Na mesma direção, o STF deverá decidir sobre a competência ou não de Município legislar sobre a proibição de fogos de artificio e outros similares ruidosos que ameaçam o meio ambiente.

Nesse caso, a Corte julgará a constitucionalidade daquela legislação municipal, analisando se o Município extrapolou da competência concorrente das Unidades Federadas (Estados), disposta no artigo 24 da Carta Magna.

Da mesma forma, o Supremo deverá julgar e decidir sobre a possibilidade de técnico em farmácia assumir a responsabilidade por drogaria após a vigência da Lei nº 13.021/2014, que prevê normas correspondentes ao exercício e fiscalização das atividades farmacêuticas.

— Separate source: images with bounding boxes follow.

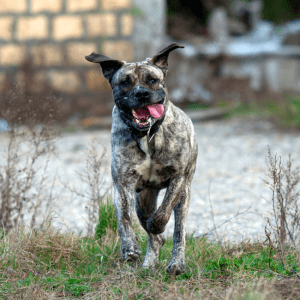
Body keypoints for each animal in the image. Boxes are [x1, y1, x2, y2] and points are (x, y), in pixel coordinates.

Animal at [85, 43, 197, 276]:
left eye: (152, 80)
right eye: (125, 82)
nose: (142, 93)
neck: (147, 135)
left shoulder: (179, 178)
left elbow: (164, 211)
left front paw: (157, 224)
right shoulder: (123, 184)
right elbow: (123, 218)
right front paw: (130, 248)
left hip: (184, 195)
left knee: (178, 231)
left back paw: (176, 263)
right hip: (143, 200)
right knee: (154, 237)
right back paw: (148, 265)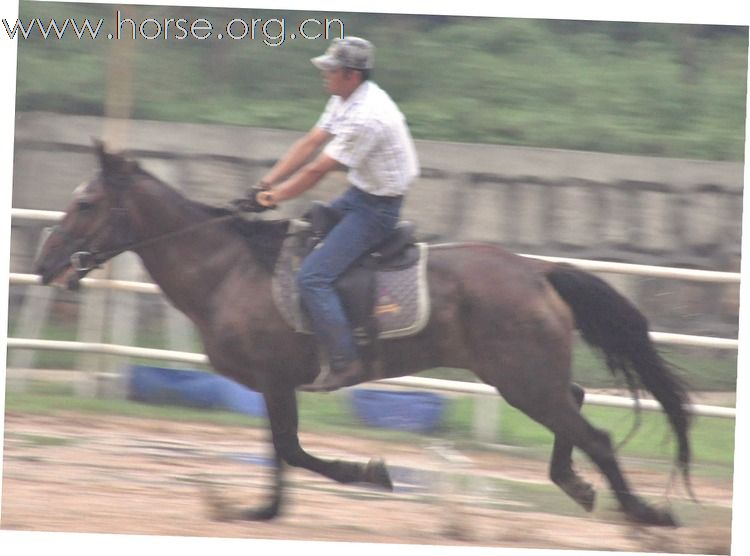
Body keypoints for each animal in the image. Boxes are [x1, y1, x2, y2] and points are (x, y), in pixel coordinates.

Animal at [33, 142, 692, 524]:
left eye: (86, 203)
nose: (44, 263)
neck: (228, 270)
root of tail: (537, 270)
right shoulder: (273, 385)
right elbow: (282, 453)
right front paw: (263, 509)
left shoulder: (276, 380)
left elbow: (291, 450)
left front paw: (366, 474)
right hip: (529, 378)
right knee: (576, 408)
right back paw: (577, 486)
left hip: (521, 380)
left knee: (594, 434)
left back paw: (645, 515)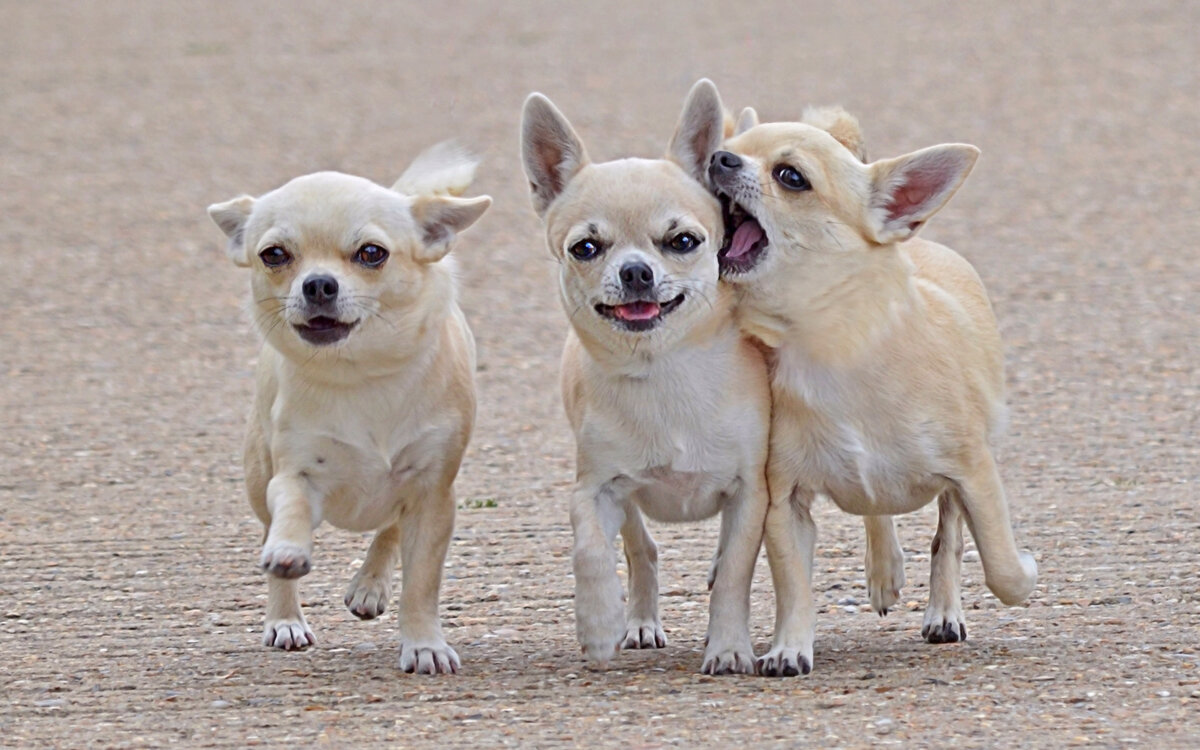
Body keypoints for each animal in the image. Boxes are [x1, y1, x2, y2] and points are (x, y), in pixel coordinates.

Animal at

O tema remete à análise da responsabilidade do farmacêutico sobre todas as atividades das farmácias relativamente à delegação daquela responsabilidade ao técnico.

De modo geral, a discussão deverá ocorrer em torno dos conceitos de farmácia, drogaria e laboratório e envolverá a obrigatoriedade legal da responsabilidade do farmacêutico ou técnico em farmácia, conforme previsão das leis nº 5.991/1973, 6.437/1977 e 13.021/2014.

Outro tema de repercussão geral reconhecida e que deverá ser oportunamente julgado pelo Supremo diz respeito à obrigação ou não da OAB prestar contas ao Tribunal de Contas da União, uma vez que, segundo o Ministério Público Federal, aquela entidade é de interesse público e por esta razão teria que atender aos dispositivos constitucionais de prestação de contas.

Outro tema relevante é a decisão da Corte sobre a responsabilidade civil do Estado, quanto ao profissional da imprensa ferido pela polícia em situação de tumulto durante a cobertura jornalística.

A despeito de o Supremo já ter se debruçado sobre o tema da responsabilidade do Estado sob diversos aspectos, essa questão adquirirá contornos especiais por se tratar de profissional de imprensa.

Até o presente momento, a jurisprudência recente do STF tem reconhecido a responsabilidade objetiva do Estado ou da pessoa jurídica de direito privado (prestadora de serviços), quando da ocorrência de danos a terceiros causados por agente público.

Contudo, nesta semana, o STF aprovou tese quanto à possibilidade de ação de regresso do Estado, em face do agente público causador do dano, quando houver comprovação de dolo ou culpa, conforme previsão do parágrafo 6º, do artigo 37, da Carta Magna.

O STF também deverá decidir sobre a constitucionalidade do direito de candidato estrangeiro à nomeação em concurso público para professor, técnico e cientista em universidades e instituições de pesquisa científica e tecnológica federais, conforme previsto no artigo 207, parágrafo 1º, da Constituição Federal.

Esse debate inevitavelmente incluirá o inciso I, do artigo 37, da Constituição federal de 1988 e a legislação ordinária correspondente à Lei nº 8.112/1990, bem como a extensão dessa possibilidade às universidades estaduais, sob o pressuposto de edição de lei específica para tal.

Na área de direito do trabalho, o Supremo deverá examinar a validade de norma coletiva de trabalho que limita ou restringe direito trabalhista não assegurado constitucionalmente.

A questão dos precatórios também será objeto de julgamento definitivo da Corte, a qual deverá decidir sobre a constitucionalidade da incidência de juros de mora no período compreendido entre a data da expedição do precatório ou da requisição de pequeno valor (RPV) e o efetivo pagamento.

No que se refere à matéria tributária, o Supremo deverá julgar:

  • sobre a possibilidade de empresas optantes do Simples usufruírem da alíquota zero incidente sobre as contribuições ao PIS/COFINS no regime de tributação monofásica;
  • a inclusão do ICMS na base de cálculo da Contribuição Previdenciária sobre a Receita Bruta;
  • e o condicionamento do despacho aduaneiro de bens importados ao pagamento de diferenças apuradas por arbitramento pela autoridade fiscal quanto ao valor da mercadoria.

Há que se reconhecer a abundância de recursos extraordinários (obviamente com repercussão geral reconhecida), cujos temas de natureza necessariamente constitucionais desembocam na Corte para serem processados e julgados, sem contar da sua competência recursal e criminal.